#### [指示 1]
夕張のスキー場を歩く本文のうち、「広大な秋のスキー場をハイクするのも面白い。」で始まり「最盛期の炭鉱の様子や、各所の坑口の話をして頂いた。」まで続く部分を、「ミツバチ」を「蜂」に替えて更新してください。
#### [指示 2]
夕張のスキー場を歩く本文の続きを書いてください。

#### [本文]
冷泉の噴き出す坑口
閉山からそろそろ40年近くが経過し、
炭住街はずいぶん少なくなってしまったが、
夕張は谷間に犇めき合う建物が印象的だ。
閉山後の「炭鉱から観光へ」。
街のこの一環の取り組みの一部が、
マウントレースイスキー場だ。
標高702.8mの冷水山の麓に広がるリゾートスキー場。
この時期は緑の野が広がる、
広大な山だ。
広大な秋のスキー場をハイクするのも面白い。
トレイルランを楽しんでいる方もいるが、
基本的に独占状態だ。
途中の緩やかな斜面には養蜂の箱が多数置かれている。
ミツバチが大量に飛んでおり、
近づかないように先に進む。
奥の斜面からは白濁した冷泉が、
流れている。
量が多くしかし温度は冷たい。
冷泉から草の刈られた小道を歩く。
ここで出くわした古老は当時を思い出すように、
最盛期の炭鉱の様子や、各所の坑口の話をして頂いた。

#### [記録データ]
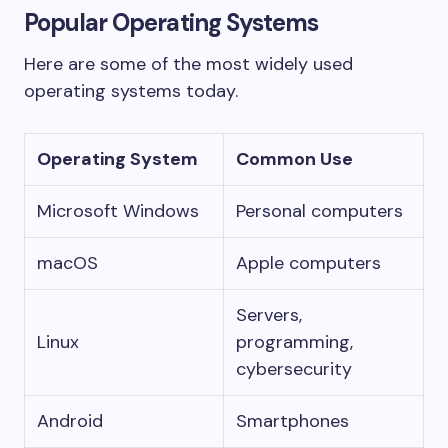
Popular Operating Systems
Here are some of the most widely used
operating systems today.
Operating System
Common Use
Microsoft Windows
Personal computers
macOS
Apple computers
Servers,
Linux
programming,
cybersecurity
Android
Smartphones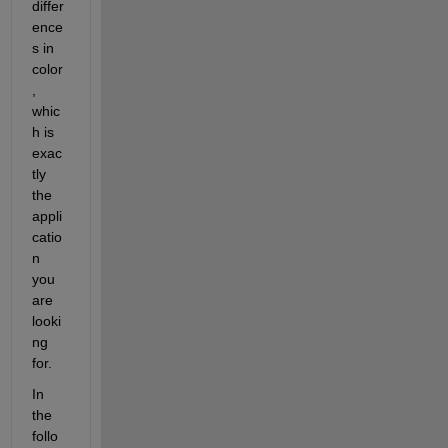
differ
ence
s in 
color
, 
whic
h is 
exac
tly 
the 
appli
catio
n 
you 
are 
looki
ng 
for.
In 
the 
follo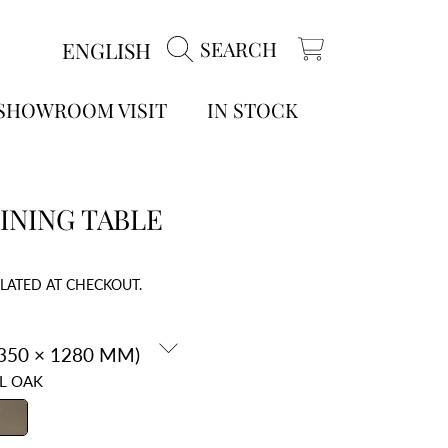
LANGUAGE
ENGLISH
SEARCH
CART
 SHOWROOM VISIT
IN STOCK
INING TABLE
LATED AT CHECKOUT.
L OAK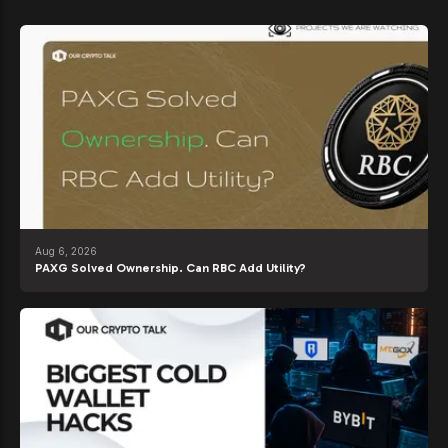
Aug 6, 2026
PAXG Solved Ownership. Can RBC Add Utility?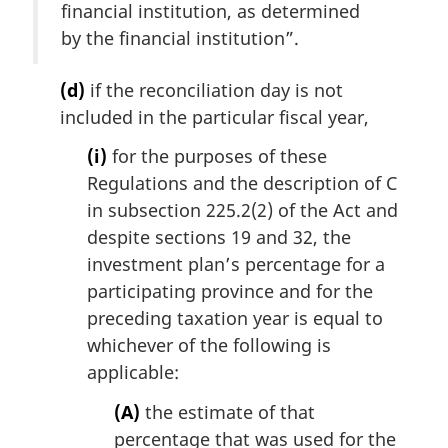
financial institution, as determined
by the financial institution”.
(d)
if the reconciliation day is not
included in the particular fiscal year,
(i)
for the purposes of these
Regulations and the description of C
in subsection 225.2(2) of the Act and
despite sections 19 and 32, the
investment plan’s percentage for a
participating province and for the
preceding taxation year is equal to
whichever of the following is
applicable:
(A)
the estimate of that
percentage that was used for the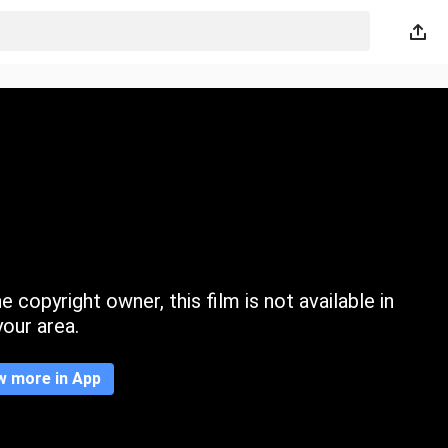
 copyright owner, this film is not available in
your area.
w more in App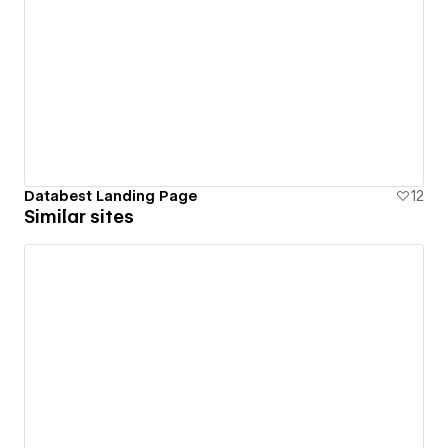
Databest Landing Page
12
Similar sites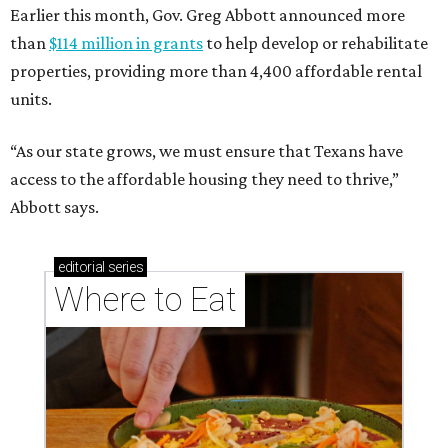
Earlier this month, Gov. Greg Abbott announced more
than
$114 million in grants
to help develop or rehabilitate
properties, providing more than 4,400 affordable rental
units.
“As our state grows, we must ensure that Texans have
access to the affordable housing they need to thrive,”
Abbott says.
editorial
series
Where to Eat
* * *
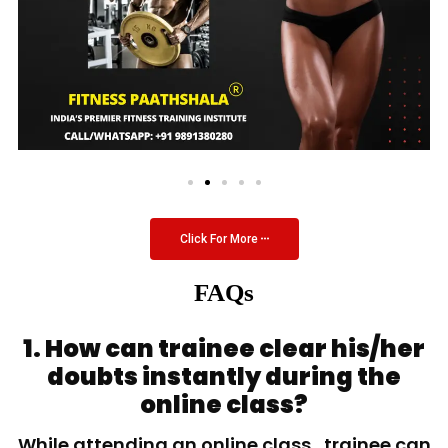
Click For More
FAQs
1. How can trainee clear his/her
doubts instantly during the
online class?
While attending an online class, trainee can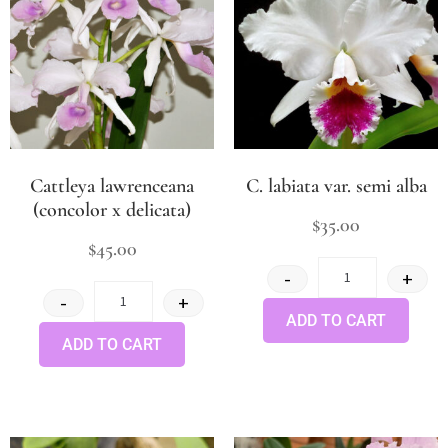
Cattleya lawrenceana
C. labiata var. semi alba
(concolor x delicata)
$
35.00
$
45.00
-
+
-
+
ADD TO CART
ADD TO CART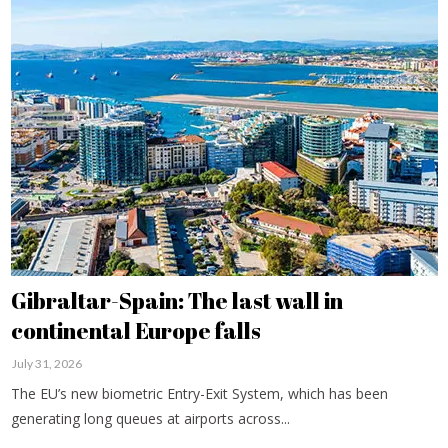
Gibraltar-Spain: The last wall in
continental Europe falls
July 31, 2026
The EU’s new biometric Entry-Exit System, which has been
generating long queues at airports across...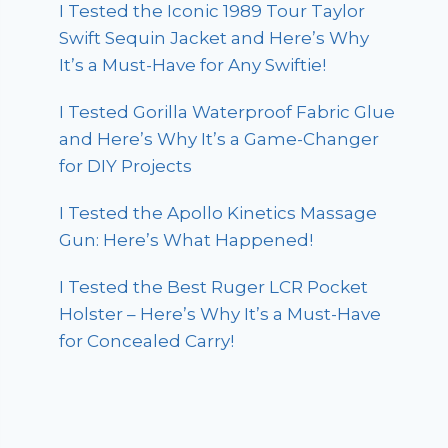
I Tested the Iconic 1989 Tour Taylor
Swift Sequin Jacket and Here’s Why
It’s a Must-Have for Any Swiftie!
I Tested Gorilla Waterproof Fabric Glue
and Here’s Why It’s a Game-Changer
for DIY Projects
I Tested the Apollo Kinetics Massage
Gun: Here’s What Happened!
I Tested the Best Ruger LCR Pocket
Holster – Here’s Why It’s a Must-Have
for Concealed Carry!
---
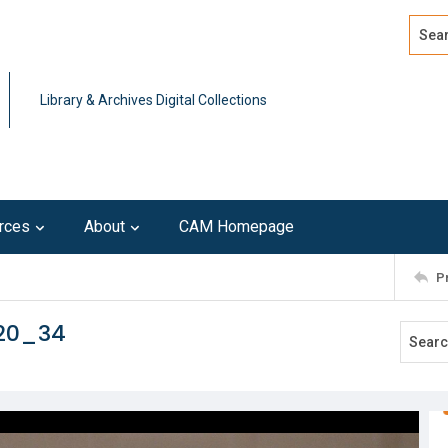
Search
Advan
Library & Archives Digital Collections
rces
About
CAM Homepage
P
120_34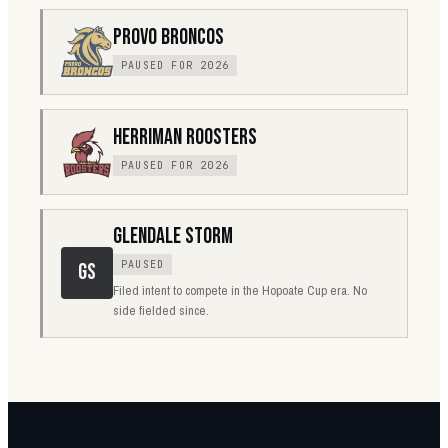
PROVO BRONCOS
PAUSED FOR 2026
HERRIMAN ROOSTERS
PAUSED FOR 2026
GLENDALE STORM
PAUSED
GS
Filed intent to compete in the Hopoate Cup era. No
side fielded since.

#### [回答 1]
広大な秋のスキー場をハイクするのも面白い。
トレイルランを楽しんでいる方もいるが、
基本的に独占状態だ。
途中の緩やかな斜面には養蜂の箱が多数置かれている。
蜂が大量に飛んでおり、
近づかないように先に進む。
奥の斜面からは白濁した冷泉が、
流れている。
量が多くしかし温度は冷たい。
冷泉から草の刈られた小道を歩く。
ここで出くわした古老は当時を思い出すように、
最盛期の炭鉱の様子や、各所の坑口の話をして頂いた。

#### [回答 2]
そしてやがて現れた密封された坑口跡。
橋立坑だ。
RCで完全密閉されている。
橋立坑から更に奥へ進むと小川と交差する。
渡って対岸を目指す。
この付近から硫黄臭がする。
土手には65A程度の配管が這っており、
内部には水の流れる音がある。
この配管を追うと・・・。
近代的な貯水施設に配管は接続している。
その脇には巨大な坑口が。
近づいてみよう。
格子状の木材で封鎖された松島坑。
坑口からは多量の水が流れ出る。
付近には配管や廃材が散乱する。
坑口から迸る水の正体は冷泉で、
古老の話によると、市街地まで引いているそうだ。
しかし配管の継手から夥しく漏れている。
それでは入坑してみよう。
冷たい冷泉を浴びつつ、
坑道内部に侵入する。
坑内はすぐに封鎖されており、
その奥から冷泉が引かれている。
外部よりは少しは気温が高いようだ。
最奥から眺めた坑口。
冷泉が誰かの役にたっているのなら、
本坑の存在価値も優位なものだろう。
一転して豪雪の厳島抗。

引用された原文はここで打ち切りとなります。